Tally the rows below: how many contain the string "data"? Reply with the number only.

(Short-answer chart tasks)
=====
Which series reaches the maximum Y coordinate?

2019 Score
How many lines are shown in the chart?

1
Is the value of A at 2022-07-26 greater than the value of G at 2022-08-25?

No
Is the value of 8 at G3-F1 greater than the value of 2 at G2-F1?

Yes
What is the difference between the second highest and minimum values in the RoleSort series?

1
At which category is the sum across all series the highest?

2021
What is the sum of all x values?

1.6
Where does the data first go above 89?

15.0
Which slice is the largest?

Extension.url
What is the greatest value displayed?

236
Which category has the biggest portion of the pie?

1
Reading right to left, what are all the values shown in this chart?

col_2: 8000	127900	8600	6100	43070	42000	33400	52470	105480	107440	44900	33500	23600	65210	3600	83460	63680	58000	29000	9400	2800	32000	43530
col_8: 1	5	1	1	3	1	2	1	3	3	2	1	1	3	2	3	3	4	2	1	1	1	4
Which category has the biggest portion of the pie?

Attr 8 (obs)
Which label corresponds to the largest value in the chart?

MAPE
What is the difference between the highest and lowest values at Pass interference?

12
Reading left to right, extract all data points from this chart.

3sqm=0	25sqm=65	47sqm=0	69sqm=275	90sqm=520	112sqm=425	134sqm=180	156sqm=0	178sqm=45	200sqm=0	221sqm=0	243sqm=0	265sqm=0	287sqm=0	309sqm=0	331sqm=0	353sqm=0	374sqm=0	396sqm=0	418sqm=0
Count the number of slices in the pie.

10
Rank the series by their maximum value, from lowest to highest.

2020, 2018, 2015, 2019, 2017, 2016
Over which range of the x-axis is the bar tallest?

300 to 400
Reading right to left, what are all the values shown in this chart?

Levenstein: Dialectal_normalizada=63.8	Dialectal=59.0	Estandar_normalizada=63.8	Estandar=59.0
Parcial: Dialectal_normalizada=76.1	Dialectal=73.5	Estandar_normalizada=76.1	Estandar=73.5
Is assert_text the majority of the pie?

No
=====
• _Written answer_: 2